Dataset items:
- - -
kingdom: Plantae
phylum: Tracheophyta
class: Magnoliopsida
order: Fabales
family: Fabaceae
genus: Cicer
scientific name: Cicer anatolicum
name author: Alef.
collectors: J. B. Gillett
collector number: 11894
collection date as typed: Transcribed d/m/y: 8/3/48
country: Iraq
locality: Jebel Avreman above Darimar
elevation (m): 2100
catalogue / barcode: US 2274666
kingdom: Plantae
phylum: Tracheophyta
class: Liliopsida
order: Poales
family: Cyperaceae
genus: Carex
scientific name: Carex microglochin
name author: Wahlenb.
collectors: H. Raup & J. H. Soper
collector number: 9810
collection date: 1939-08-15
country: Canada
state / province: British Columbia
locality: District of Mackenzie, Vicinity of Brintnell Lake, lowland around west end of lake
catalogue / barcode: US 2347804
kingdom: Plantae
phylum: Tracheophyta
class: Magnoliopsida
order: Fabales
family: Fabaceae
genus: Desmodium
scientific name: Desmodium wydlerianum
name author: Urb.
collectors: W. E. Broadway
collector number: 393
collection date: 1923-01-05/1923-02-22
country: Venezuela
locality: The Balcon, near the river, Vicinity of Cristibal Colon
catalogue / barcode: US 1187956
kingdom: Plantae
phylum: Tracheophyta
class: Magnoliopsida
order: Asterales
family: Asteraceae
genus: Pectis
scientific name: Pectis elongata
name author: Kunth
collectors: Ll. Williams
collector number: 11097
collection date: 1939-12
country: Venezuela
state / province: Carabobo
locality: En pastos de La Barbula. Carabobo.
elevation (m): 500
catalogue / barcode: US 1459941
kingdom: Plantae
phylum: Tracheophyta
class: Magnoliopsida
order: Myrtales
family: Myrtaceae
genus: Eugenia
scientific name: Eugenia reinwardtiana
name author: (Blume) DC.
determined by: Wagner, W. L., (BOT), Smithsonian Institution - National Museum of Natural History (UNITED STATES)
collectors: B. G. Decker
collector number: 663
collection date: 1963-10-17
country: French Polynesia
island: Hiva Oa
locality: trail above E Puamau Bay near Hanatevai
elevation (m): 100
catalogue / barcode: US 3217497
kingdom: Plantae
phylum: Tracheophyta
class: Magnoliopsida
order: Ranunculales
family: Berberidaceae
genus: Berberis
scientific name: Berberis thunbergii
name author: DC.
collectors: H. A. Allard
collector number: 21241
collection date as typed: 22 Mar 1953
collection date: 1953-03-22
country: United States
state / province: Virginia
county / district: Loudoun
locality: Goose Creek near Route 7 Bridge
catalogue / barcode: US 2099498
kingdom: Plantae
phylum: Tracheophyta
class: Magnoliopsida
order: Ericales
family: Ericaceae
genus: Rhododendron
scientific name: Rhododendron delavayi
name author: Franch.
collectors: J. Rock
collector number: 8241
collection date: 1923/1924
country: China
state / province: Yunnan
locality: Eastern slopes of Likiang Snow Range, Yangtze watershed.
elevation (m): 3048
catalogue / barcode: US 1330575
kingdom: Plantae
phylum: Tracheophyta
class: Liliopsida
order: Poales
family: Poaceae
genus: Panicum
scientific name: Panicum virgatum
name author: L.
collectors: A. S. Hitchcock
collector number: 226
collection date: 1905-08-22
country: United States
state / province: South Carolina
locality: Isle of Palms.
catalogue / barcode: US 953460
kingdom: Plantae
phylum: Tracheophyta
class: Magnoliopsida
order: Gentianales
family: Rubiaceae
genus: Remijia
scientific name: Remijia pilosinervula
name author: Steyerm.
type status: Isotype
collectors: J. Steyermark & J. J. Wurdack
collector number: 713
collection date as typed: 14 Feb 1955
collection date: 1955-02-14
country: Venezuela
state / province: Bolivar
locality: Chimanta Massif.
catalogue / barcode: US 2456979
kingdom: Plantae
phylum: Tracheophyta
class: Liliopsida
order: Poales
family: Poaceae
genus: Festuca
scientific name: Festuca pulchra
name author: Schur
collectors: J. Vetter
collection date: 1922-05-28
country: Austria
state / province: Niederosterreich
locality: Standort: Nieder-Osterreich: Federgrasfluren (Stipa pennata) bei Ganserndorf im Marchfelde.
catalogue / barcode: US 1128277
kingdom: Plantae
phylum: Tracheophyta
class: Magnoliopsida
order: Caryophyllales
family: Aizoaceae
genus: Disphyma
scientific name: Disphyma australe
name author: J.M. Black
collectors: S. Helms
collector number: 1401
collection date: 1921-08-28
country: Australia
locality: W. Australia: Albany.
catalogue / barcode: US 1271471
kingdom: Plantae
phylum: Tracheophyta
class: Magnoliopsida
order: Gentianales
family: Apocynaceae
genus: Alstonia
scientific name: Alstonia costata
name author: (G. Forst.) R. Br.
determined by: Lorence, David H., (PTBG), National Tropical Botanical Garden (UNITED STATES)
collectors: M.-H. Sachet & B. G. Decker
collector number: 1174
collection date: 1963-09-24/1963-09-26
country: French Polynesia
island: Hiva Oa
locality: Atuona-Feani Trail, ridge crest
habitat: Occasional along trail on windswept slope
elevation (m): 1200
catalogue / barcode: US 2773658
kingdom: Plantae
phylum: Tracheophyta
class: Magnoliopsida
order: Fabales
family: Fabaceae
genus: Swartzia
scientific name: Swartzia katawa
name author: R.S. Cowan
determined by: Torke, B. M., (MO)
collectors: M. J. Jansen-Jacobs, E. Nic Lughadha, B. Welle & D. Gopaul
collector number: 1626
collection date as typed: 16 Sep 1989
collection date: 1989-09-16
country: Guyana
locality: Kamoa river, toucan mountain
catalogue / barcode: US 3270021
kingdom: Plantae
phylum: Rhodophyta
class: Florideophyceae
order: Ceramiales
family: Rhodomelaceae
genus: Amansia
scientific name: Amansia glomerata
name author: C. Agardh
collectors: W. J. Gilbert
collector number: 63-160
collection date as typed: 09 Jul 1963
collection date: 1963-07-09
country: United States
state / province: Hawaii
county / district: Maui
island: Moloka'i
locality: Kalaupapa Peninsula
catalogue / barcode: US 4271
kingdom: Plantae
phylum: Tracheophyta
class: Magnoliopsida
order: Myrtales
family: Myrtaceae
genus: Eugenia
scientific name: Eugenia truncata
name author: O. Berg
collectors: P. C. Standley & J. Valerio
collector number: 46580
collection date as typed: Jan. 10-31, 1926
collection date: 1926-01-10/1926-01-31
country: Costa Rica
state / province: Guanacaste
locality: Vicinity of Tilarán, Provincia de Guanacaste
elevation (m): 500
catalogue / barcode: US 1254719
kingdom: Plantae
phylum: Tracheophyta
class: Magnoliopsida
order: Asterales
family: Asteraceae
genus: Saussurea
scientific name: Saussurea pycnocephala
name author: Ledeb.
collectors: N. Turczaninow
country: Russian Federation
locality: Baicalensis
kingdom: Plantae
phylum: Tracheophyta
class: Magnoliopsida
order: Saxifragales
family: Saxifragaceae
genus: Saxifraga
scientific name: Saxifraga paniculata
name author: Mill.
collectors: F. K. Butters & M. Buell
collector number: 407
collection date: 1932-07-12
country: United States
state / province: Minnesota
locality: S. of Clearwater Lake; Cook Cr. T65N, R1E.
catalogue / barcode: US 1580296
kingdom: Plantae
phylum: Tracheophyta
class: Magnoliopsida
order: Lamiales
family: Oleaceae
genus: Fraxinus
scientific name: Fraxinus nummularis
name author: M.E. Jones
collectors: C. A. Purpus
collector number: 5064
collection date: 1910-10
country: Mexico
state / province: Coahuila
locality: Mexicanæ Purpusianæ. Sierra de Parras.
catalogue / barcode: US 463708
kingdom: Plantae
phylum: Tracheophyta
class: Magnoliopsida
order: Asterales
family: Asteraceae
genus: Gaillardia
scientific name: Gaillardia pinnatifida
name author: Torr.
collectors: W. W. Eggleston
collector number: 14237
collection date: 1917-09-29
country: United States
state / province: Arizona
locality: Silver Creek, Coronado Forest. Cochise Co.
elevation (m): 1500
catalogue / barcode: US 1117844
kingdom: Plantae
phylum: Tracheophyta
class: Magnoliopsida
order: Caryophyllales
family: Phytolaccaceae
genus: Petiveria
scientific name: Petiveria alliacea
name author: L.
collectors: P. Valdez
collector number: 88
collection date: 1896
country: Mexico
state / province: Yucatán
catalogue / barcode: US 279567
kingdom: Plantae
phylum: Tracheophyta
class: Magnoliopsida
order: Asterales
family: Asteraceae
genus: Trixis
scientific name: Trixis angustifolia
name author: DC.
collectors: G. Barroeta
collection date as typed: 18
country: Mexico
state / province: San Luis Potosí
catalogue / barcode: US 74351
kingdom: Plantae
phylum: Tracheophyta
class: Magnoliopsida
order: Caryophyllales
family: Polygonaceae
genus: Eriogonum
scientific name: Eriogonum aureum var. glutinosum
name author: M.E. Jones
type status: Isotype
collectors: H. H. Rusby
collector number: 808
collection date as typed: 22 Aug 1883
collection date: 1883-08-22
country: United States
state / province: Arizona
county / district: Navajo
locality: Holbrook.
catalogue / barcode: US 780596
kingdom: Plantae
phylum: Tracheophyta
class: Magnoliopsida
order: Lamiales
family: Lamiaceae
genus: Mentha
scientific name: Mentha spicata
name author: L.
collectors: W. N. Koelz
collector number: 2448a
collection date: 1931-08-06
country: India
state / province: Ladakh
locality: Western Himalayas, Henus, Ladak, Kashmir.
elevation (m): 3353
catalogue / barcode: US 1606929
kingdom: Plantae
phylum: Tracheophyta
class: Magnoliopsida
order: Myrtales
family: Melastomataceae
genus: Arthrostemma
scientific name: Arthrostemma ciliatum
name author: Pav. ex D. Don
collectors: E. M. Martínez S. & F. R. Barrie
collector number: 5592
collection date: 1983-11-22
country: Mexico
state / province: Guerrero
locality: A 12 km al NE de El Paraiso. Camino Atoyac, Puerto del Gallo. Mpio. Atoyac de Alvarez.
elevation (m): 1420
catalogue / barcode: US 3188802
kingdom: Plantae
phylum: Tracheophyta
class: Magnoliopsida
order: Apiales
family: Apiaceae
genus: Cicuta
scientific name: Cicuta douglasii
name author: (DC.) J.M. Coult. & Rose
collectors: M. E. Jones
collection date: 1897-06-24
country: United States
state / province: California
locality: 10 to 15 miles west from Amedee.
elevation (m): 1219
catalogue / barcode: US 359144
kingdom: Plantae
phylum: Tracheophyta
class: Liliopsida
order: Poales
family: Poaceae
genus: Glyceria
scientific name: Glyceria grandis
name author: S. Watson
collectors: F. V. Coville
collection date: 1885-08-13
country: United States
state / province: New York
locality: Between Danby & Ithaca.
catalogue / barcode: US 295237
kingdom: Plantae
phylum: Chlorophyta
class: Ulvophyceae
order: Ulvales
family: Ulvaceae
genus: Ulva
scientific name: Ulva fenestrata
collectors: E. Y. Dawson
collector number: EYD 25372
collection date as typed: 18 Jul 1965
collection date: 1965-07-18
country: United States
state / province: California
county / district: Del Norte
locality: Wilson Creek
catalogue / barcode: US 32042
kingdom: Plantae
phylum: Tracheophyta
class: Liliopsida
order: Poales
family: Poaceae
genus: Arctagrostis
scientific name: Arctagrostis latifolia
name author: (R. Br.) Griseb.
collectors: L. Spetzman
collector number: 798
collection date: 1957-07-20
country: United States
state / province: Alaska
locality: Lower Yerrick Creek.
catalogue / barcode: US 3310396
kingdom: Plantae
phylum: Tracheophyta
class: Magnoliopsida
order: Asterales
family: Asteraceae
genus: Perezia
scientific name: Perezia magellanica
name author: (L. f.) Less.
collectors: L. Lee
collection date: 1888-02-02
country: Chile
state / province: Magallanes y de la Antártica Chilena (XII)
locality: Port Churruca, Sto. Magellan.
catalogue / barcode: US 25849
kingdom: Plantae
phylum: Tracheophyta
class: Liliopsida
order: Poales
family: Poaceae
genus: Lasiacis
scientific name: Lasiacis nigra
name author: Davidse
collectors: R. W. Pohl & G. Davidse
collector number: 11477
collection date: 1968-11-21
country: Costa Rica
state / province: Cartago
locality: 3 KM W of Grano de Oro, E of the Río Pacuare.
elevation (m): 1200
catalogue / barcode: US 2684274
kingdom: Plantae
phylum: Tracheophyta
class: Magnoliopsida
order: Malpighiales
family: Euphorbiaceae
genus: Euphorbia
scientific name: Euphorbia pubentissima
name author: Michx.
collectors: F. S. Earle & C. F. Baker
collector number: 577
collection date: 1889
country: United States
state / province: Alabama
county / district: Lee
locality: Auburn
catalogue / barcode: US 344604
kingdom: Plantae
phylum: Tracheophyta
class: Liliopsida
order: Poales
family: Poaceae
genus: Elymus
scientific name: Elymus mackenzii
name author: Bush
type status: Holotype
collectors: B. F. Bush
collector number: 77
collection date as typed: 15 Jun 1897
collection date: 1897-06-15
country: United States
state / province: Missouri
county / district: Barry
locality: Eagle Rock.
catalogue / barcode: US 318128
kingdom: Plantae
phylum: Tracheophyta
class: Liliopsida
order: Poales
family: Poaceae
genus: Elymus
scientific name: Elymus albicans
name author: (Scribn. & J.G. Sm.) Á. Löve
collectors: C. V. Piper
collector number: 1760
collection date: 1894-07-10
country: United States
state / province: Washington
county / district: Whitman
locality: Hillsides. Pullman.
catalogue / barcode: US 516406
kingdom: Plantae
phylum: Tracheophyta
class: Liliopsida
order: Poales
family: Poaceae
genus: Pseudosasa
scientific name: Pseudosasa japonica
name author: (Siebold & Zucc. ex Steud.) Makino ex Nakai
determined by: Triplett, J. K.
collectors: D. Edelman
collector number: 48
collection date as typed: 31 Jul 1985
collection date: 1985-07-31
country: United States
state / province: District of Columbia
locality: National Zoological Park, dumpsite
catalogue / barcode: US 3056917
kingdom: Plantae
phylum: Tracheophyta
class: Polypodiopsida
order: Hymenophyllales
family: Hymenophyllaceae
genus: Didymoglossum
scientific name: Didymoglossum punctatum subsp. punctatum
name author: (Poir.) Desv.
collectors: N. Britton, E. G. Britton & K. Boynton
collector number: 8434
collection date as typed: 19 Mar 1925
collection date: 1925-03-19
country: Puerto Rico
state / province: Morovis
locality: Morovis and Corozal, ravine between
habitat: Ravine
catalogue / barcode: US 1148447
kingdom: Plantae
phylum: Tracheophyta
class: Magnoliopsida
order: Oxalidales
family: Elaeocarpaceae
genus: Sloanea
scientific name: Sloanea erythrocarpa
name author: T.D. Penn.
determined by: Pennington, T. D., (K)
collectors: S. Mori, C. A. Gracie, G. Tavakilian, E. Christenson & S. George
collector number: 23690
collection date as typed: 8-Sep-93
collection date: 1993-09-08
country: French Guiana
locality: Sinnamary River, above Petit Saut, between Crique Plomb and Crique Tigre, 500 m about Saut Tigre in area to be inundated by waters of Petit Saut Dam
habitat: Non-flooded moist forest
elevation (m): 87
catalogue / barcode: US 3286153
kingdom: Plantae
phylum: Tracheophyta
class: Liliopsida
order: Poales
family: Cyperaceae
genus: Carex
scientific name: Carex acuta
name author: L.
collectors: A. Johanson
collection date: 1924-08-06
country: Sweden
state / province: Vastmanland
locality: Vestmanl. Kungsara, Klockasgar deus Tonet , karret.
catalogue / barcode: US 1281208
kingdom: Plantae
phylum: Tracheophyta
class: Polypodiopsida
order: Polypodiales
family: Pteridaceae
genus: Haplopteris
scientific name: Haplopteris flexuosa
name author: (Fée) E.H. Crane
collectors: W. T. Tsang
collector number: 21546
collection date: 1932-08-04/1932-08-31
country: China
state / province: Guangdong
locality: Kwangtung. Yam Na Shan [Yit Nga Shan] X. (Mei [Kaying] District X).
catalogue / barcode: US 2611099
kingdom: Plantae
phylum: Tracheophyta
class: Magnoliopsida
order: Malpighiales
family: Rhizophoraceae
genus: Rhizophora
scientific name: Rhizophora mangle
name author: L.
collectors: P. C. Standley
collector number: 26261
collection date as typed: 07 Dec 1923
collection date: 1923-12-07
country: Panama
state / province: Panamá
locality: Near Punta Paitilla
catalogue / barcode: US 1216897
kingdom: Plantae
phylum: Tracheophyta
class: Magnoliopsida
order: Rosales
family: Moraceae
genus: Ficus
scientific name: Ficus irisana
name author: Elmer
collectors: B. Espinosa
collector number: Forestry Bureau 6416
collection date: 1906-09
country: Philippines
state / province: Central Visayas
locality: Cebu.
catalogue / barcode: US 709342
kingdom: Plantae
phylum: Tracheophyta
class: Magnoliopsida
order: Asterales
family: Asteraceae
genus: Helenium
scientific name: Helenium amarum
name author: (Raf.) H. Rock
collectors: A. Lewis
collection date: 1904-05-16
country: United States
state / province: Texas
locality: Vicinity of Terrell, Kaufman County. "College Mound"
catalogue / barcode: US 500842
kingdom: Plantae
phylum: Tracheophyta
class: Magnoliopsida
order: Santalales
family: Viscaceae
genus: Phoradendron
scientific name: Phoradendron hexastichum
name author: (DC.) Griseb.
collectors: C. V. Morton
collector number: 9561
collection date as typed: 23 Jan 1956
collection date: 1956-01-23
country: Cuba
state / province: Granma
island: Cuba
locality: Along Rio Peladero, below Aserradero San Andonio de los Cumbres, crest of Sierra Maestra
- - -
## Work to do
Can you reproduce, word for word, the lines running from the one that contains "state / province: Panamá" through the final line of the entries, including both ends and nothing else?

## Final answer
state / province: Panamá
locality: Near Punta Paitilla
catalogue / barcode: US 1216897
kingdom: Plantae
phylum: Tracheophyta
class: Magnoliopsida
order: Rosales
family: Moraceae
genus: Ficus
scientific name: Ficus irisana
name author: Elmer
collectors: B. Espinosa
collector number: Forestry Bureau 6416
collection date: 1906-09
country: Philippines
state / province: Central Visayas
locality: Cebu.
catalogue / barcode: US 709342
kingdom: Plantae
phylum: Tracheophyta
class: Magnoliopsida
order: Asterales
family: Asteraceae
genus: Helenium
scientific name: Helenium amarum
name author: (Raf.) H. Rock
collectors: A. Lewis
collection date: 1904-05-16
country: United States
state / province: Texas
locality: Vicinity of Terrell, Kaufman County. "College Mound"
catalogue / barcode: US 500842
kingdom: Plantae
phylum: Tracheophyta
class: Magnoliopsida
order: Santalales
family: Viscaceae
genus: Phoradendron
scientific name: Phoradendron hexastichum
name author: (DC.) Griseb.
collectors: C. V. Morton
collector number: 9561
collection date as typed: 23 Jan 1956
collection date: 1956-01-23
country: Cuba
state / province: Granma
island: Cuba
locality: Along Rio Peladero, below Aserradero San Andonio de los Cumbres, crest of Sierra Maestra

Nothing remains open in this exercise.